Natural numbers are the positive integers (whole number)
Example - $1,2,3....,n$ etc.
The first n natural numbers are $1,2,3....,n$
Sum of squares of n natural numbers is $\mathop{1}^{2}+\mathop{2}^{2}+\mathop{3}^{2}+.......\mathop{n}^{2}$
Let us assume the required Sum = S
Therefore, $S=\mathop{1}^{2}+\mathop{2}^{2}+\mathop{3}^{2}+\mathop{4}^{2}+\mathop{5}^{2}+.........+\mathop{n}^{2}$
Now, we will use the below identity to find the value of squares of n natural number (S)
$\mathop{n}^{3}-\mathop{(n-1)}^{3}=3\mathop{n}^{2}-3n+1$
Substituting, $n=1,2,3,4,5........,n$ in the above, identity
We get,
$\mathop{\Rightarrow 1}^{3}-\mathop{0}^{3}={{3.1}^{2}}-3.1+1$
$\mathop{\Rightarrow 2}^{3}-\mathop{1}^{3}={{3.2}^{2}}-3.2+1$
$\mathop{\Rightarrow 3}^{3}-\mathop{2}^{3}={{3.3}^{2}}-3.3+1$
$\mathop{\Rightarrow 4}^{3}-\mathop{3}^{3}={{3.4}^{2}}-3.4+1$
$....................................$
$\mathop{\Rightarrow n}^{3}-\mathop{(n-1)}^{3}=3.{{n}^{2}}-3.n+1$
Adding we get,
$\mathop{n}^{3}-\mathop{0}^{3}=3(\mathop{1}^{2}+\mathop{2}^{2}+\mathop{3}^{2}+\mathop{4}^{2}+.........+\mathop{n}^{2})-3(1+2+3+4+.............+n)+(1+2+1+1+1+.......\text{n times})$
$\Rightarrow \mathop{n}^{3}=3s-3.\dfrac{n(n+1)}{2}+n$ [Sum of the first n natural number $=1+2+3+.......+n=\dfrac{n(n+1)}{2}$ ]
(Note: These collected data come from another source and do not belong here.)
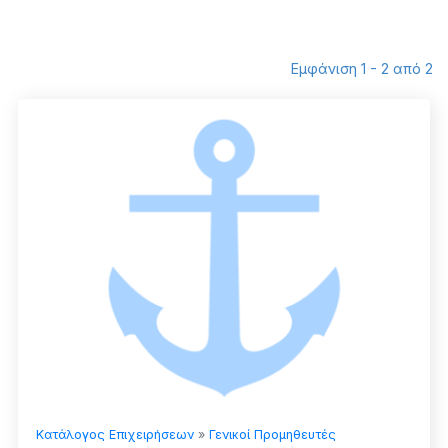
Εμφάνιση 1 - 2 από 2
Κατάλογος Επιχειρήσεων
»
Γενικοί Προμηθευτές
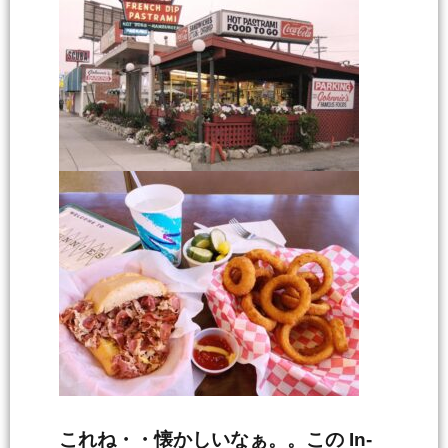
これね・・懐かしいなぁ。。この In-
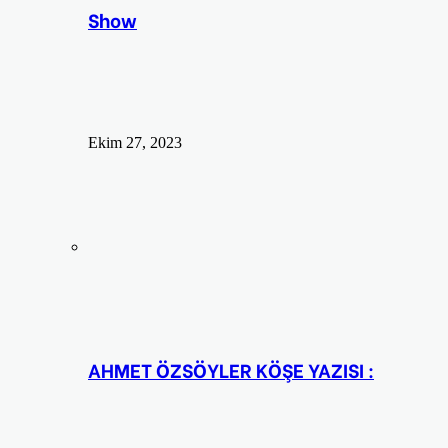
Show
Ekim 27, 2023
AHMET ÖZSÖYLER KÖŞE YAZISI :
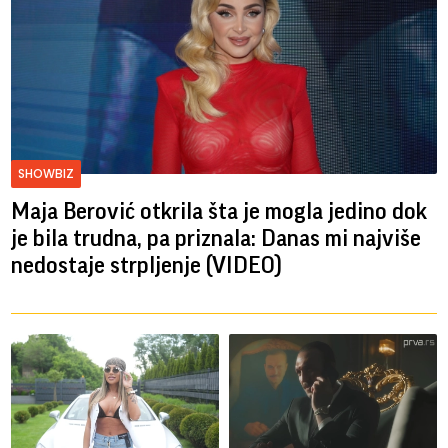
SHOWBIZ
Maja Berović otkrila šta je mogla jedino dok
je bila trudna, pa priznala: Danas mi najviše
nedostaje strpljenje (VIDEO)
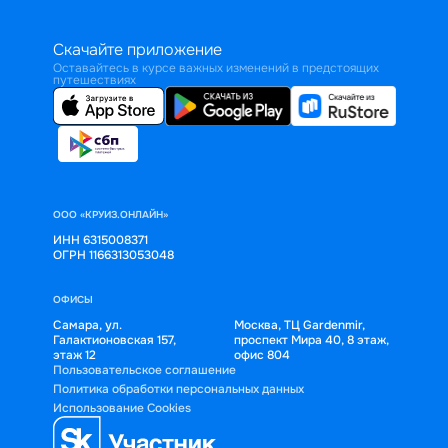
Скачайте приложение
Оставайтесь в курсе важных изменений в предстоящих
путешествиях
ООО «КРУИЗ.ОНЛАЙН»
ИНН 6315008371
ОГРН 1166313053048
ОФИСЫ
Самара, ул.
Москва, ТЦ Gardenmir,
Галактионовская 157,
проспект Мира 40, 8 этаж,
этаж 12
офис 804
Пользовательское соглашение
Политика обработки персональных данных
Использование Cookies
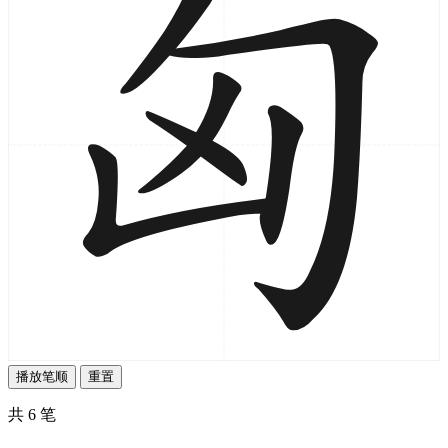
播放笔顺
重置
共 6 笔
$\Rightarrow 3s=\mathop{n}^{3}+\dfrac{3}{2}n(n+1)-n=(\mathop{n}^{2}-1)+\dfrac{3}{2}n(n+1)$
$\Rightarrow 3s=n(n+1)\left( n-1+\dfrac{3}{2} \right)$
$\Rightarrow 3x=n(n+1)\left( \dfrac{2n-2+3}{2} \right)$
$\Rightarrow 3s=\dfrac{n(n+1)(2n+1)}{2}$
Therefore, $S=\dfrac{n(n+1)(2n+1)}{6}$
Such that, $\mathop{1}^{2}+\mathop{2}^{2}+\mathop{3}^{2}+\mathop{4}^{2}+\mathop{5}^{2}+.........+\mathop{n}^{2}=\dfrac{n(n+1)(2n+1)}{6}$
Thus, the sum of the square first n natural numbers $'S'=\dfrac{n(n+1)(2n+1)}{6}$
We know that, the sum of the squares of first n natural numbers is given by-
$\dfrac{n(n+1)(2n+1)}{6}$
Arithmetic mean is the average of values of the data set.
Arithmetic mean (A.M) $=\dfrac{\text{sum of total observation}}{\text{Total no}\text{. of observation}}$
$\text{A}\text{.M}\text{.}=\dfrac{\text{sum of the squares of first n natural number}}{\text{Total no}\text{. of observation}}$
[As, the sum of the squares of first n natural number is $(S)=\dfrac{n(n+1)(2n+1)}{6}$ ]
n= Total no. of observation
Mean $=\dfrac{\mathop{1}^{2}+\mathop{2}^{2}+\mathop{3}^{2}+.........+\mathop{n}^{2}}{n}$
$\Rightarrow A.M=\dfrac{\sum{\mathop{n}^{2}}}{n}$
$\Rightarrow A.M=\dfrac{n(n+1)(2n+1)}{6\times n}$
$\Rightarrow A.M=\dfrac{(n+1)(2n+1)}{6}$
Hence option c is correct.

Note: We clear the arithmetic mean and the sum of squares of first n natural numbers to avoid any confusion regarding this.
First, we have to prove the sum of squares of the first n natural number, then with this help we calculate the arithmetic mean.